Within three days of publication of the fantastical account, which read more like third-rate pulp fiction than investigative journalism, the university president had suspended all Greek activities on campus. As with the Red Queen from "Alice's Adventures in Wonderland," it was "sentence first -- verdict afterwards."
UVA President Teresa Sullivan's statement may have struck some as reasonable: "The wrongs described in Rolling Stone are appalling and have caused all of us to reexamine our responsibility to this community." She might as well have shouted "Off with their heads!" regarding the unnamed members of Phi Kappa Psi accused of the crime.
The motives of everyone involved in this story are suspect. It is hard to know whether the alleged victim, identified in the story and subsequently as Jackie, deserves pity or investigation for slander. Although her friends and roommates claim that "something" happened to change the woman's personality during her first semester at UVA, it is hard to know whether she was mentally ill or had, indeed, experienced some sexual or other trauma. Whatever happened to her, she chose not to go to the police -- a wise choice, given the obvious inconsistencies and downright fabrications in the story she told Rolling Stone.
But Jackie's actions were only the beginning of the travesty. Why did Rolling Stone's editors accept a story that had not been thoroughly vetted, especially one that described horrific criminal activity? Why did the author of the story, Sabrina Rubin Erdely, accept her source's account without, at a minimum, seeking corroboration from others the source claimed she had told about the incident contemporaneously? Why would so many people believe that seven young men with high academic achievement and promise readily engaged in behavior that was brutal, disgusting and criminal -- behavior that could put them behind bars and destroy their futures?
Why? The gullible bought the story because it reinforced their worldview: that elite universities are bastions of patriarchy and white privilege; that fraternities exist to promote drunkenness, lechery and exclusion; and, most of all, that "rape culture" pervades campus life.
Even President Barack Obama has pushed the narrative about campus rape culture. Two months before the Rolling Stone article made it into print, the president held a White House event that decried campus sexual assault.

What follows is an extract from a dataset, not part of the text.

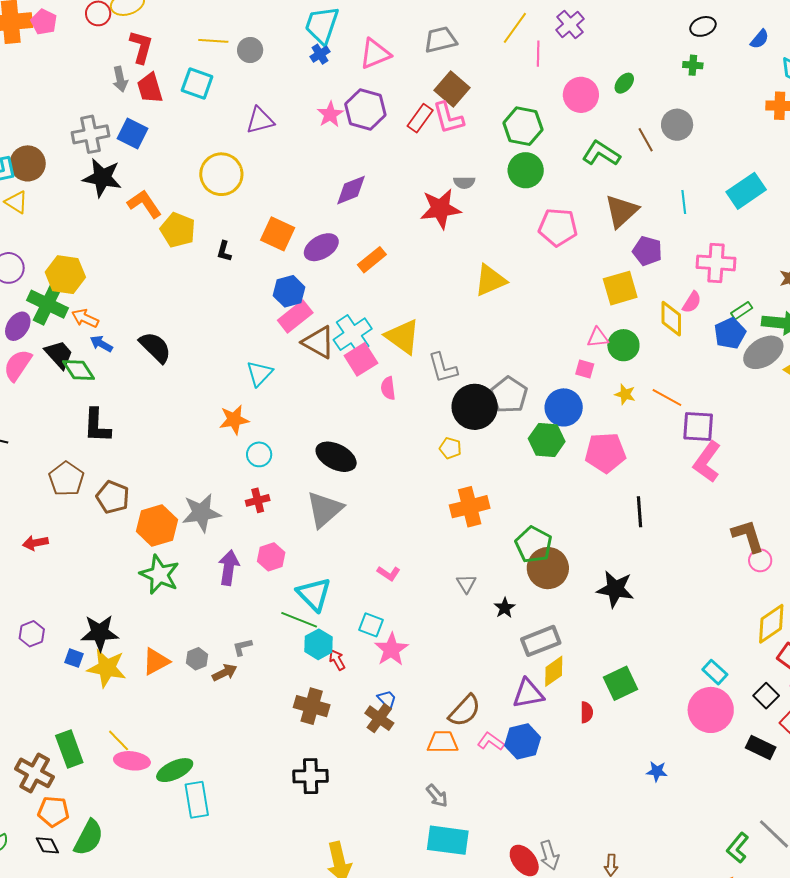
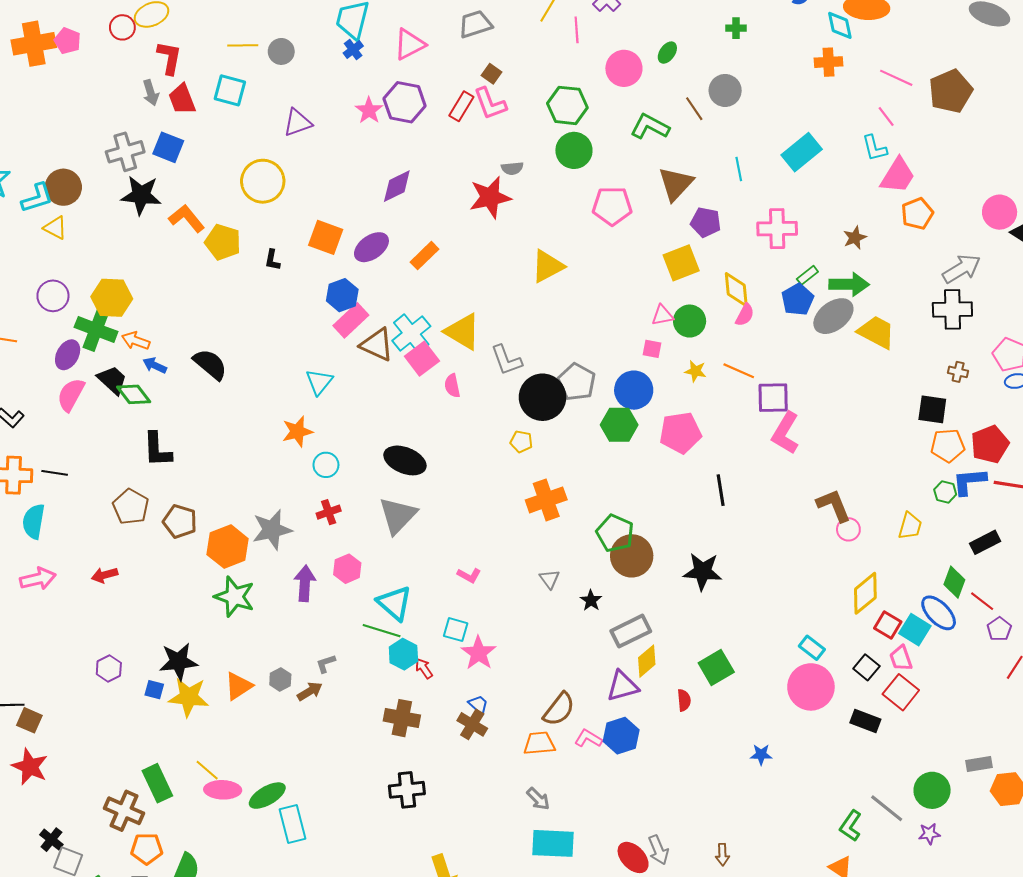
brown square: (452, 89) -> (491, 74), size x0.6
pink semicircle: (692, 302) -> (745, 315), moved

The president repeated the oft-quoted statistic that "an estimated 1 in 5 women has been sexually assaulted during her college years -- 1 in 5. Of those assaults, only 12 percent are reported, and of those reported assaults, only a fraction of the offenders are punished."
But those figures are bogus. A new study released by the Department of Justice this week shows that women on college campuses are far less likely to be victims of sexual assault than their peers. The actual rate of sexual assault is a fraction of the president's figures: 6.1 assaults per 1,000 female college students, or 0.61 percent, not 20 percent.
None of this is to say that young women don't face a sexually confusing, sometimes dangerous environment on college campuses today. Campuses are hyper-sexualized. Orientation at many schools involves promoting guilt-free "safe-sex" exploration and experimentation. Sure, these indoctrination sessions include messages that "no means no," but the underlying ethic is one that promotes promiscuity and no-commitment sex.
But the answer to this hyper-sexuality isn't to invent a narrative that turns all male students into potential or actual rapists and all women into victims. By pushing the rape culture narrative, activists, irresponsible journalists and university administrators may actually undermine the credibility of genuine victims. Rape is a violent crime -- not a political metaphor to be used to promote an anti-male, anti-elitist agenda.